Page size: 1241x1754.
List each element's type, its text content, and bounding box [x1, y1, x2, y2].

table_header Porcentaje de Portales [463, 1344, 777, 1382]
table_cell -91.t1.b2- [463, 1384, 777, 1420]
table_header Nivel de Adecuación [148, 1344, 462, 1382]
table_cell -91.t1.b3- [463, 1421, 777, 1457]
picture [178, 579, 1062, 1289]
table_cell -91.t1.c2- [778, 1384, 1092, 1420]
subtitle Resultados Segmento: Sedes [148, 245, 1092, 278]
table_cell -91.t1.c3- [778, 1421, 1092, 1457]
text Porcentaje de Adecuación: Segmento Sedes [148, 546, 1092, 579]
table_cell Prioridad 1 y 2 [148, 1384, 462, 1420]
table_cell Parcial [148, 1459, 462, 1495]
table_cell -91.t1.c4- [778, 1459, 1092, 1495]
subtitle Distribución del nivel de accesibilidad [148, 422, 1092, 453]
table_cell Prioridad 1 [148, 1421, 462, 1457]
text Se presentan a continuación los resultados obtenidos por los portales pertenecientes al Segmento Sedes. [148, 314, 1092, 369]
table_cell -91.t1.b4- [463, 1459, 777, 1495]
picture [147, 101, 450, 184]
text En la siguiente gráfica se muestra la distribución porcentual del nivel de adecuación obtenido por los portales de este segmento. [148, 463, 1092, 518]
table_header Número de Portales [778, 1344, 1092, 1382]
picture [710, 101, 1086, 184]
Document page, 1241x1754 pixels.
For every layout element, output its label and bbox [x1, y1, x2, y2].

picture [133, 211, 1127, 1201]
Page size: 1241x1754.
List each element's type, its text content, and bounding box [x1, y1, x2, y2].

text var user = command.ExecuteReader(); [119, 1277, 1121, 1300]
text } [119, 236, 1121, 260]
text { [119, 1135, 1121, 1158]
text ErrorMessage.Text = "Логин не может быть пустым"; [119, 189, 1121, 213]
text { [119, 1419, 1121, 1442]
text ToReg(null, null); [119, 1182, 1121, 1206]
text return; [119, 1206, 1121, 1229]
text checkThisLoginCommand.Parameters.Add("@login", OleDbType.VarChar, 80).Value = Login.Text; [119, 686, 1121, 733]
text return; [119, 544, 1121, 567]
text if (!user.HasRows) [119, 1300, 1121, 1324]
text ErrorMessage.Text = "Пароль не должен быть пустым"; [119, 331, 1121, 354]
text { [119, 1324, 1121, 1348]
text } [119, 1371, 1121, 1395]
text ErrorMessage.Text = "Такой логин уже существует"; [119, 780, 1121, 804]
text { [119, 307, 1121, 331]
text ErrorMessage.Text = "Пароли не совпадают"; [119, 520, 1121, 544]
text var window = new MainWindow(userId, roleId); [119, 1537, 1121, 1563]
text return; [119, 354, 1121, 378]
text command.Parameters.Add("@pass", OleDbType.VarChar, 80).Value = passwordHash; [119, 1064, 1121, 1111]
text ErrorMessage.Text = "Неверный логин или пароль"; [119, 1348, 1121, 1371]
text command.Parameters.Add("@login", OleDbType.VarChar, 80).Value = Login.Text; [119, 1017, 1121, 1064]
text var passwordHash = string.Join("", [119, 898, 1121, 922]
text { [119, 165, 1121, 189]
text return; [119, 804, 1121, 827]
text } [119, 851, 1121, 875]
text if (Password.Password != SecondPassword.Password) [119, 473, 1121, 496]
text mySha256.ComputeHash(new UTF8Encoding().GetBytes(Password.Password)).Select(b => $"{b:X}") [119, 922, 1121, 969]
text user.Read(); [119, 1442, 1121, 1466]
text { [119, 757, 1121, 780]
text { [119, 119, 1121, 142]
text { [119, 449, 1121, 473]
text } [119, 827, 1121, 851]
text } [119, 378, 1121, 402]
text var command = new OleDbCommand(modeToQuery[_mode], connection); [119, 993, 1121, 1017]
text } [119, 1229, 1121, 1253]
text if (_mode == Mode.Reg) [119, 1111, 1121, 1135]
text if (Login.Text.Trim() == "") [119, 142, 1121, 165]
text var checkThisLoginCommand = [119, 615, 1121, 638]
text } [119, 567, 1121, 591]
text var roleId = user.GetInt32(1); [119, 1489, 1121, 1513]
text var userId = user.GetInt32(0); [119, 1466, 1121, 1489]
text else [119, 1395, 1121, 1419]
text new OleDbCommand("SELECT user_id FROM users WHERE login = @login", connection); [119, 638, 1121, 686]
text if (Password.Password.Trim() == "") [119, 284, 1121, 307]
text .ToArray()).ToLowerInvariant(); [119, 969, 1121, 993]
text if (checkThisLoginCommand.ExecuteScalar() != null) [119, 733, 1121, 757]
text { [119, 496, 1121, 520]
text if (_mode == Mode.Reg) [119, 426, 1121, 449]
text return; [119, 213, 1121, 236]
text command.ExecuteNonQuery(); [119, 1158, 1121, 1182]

__WRITTEN PROBLEM__. Copy out all of the data above, putting "grid_entry" wherever "table_cell" appears and keeping everything else identical.

__SOLUTION FOR THIS EXERCISE__.
Page size: 1241x1754.
List each element's type, its text content, and bounding box [x1, y1, x2, y2].

table_header Porcentaje de Portales [463, 1344, 777, 1382]
grid_entry -91.t1.b2- [463, 1384, 777, 1420]
table_header Nivel de Adecuación [148, 1344, 462, 1382]
grid_entry -91.t1.b3- [463, 1421, 777, 1457]
picture [178, 579, 1062, 1289]
grid_entry -91.t1.c2- [778, 1384, 1092, 1420]
subtitle Resultados Segmento: Sedes [148, 245, 1092, 278]
grid_entry -91.t1.c3- [778, 1421, 1092, 1457]
text Porcentaje de Adecuación: Segmento Sedes [148, 546, 1092, 579]
grid_entry Prioridad 1 y 2 [148, 1384, 462, 1420]
grid_entry Parcial [148, 1459, 462, 1495]
grid_entry -91.t1.c4- [778, 1459, 1092, 1495]
subtitle Distribución del nivel de accesibilidad [148, 422, 1092, 453]
grid_entry Prioridad 1 [148, 1421, 462, 1457]
text Se presentan a continuación los resultados obtenidos por los portales pertenecientes al Segmento Sedes. [148, 314, 1092, 369]
grid_entry -91.t1.b4- [463, 1459, 777, 1495]
picture [147, 101, 450, 184]
text En la siguiente gráfica se muestra la distribución porcentual del nivel de adecuación obtenido por los portales de este segmento. [148, 463, 1092, 518]
table_header Número de Portales [778, 1344, 1092, 1382]
picture [710, 101, 1086, 184]
Document page, 1241x1754 pixels.
For every layout element, output its label and bbox [x1, y1, x2, y2].

picture [133, 211, 1127, 1201]
Page size: 1241x1754.
List each element's type, its text content, and bounding box [x1, y1, x2, y2].

text var user = command.ExecuteReader(); [119, 1277, 1121, 1300]
text } [119, 236, 1121, 260]
text { [119, 1135, 1121, 1158]
text ErrorMessage.Text = "Логин не может быть пустым"; [119, 189, 1121, 213]
text { [119, 1419, 1121, 1442]
text ToReg(null, null); [119, 1182, 1121, 1206]
text return; [119, 1206, 1121, 1229]
text checkThisLoginCommand.Parameters.Add("@login", OleDbType.VarChar, 80).Value = Login.Text; [119, 686, 1121, 733]
text return; [119, 544, 1121, 567]
text if (!user.HasRows) [119, 1300, 1121, 1324]
text ErrorMessage.Text = "Пароль не должен быть пустым"; [119, 331, 1121, 354]
text { [119, 1324, 1121, 1348]
text } [119, 1371, 1121, 1395]
text ErrorMessage.Text = "Такой логин уже существует"; [119, 780, 1121, 804]
text { [119, 307, 1121, 331]
text ErrorMessage.Text = "Пароли не совпадают"; [119, 520, 1121, 544]
text var window = new MainWindow(userId, roleId); [119, 1537, 1121, 1563]
text return; [119, 354, 1121, 378]
text command.Parameters.Add("@pass", OleDbType.VarChar, 80).Value = passwordHash; [119, 1064, 1121, 1111]
text ErrorMessage.Text = "Неверный логин или пароль"; [119, 1348, 1121, 1371]
text command.Parameters.Add("@login", OleDbType.VarChar, 80).Value = Login.Text; [119, 1017, 1121, 1064]
text var passwordHash = string.Join("", [119, 898, 1121, 922]
text { [119, 165, 1121, 189]
text return; [119, 804, 1121, 827]
text } [119, 851, 1121, 875]
text if (Password.Password != SecondPassword.Password) [119, 473, 1121, 496]
text mySha256.ComputeHash(new UTF8Encoding().GetBytes(Password.Password)).Select(b => $"{b:X}") [119, 922, 1121, 969]
text user.Read(); [119, 1442, 1121, 1466]
text { [119, 757, 1121, 780]
text { [119, 119, 1121, 142]
text { [119, 449, 1121, 473]
text } [119, 827, 1121, 851]
text } [119, 378, 1121, 402]
text var command = new OleDbCommand(modeToQuery[_mode], connection); [119, 993, 1121, 1017]
text } [119, 1229, 1121, 1253]
text if (_mode == Mode.Reg) [119, 1111, 1121, 1135]
text if (Login.Text.Trim() == "") [119, 142, 1121, 165]
text var checkThisLoginCommand = [119, 615, 1121, 638]
text } [119, 567, 1121, 591]
text var roleId = user.GetInt32(1); [119, 1489, 1121, 1513]
text var userId = user.GetInt32(0); [119, 1466, 1121, 1489]
text else [119, 1395, 1121, 1419]
text new OleDbCommand("SELECT user_id FROM users WHERE login = @login", connection); [119, 638, 1121, 686]
text if (Password.Password.Trim() == "") [119, 284, 1121, 307]
text .ToArray()).ToLowerInvariant(); [119, 969, 1121, 993]
text if (checkThisLoginCommand.ExecuteScalar() != null) [119, 733, 1121, 757]
text { [119, 496, 1121, 520]
text if (_mode == Mode.Reg) [119, 426, 1121, 449]
text return; [119, 213, 1121, 236]
text command.ExecuteNonQuery(); [119, 1158, 1121, 1182]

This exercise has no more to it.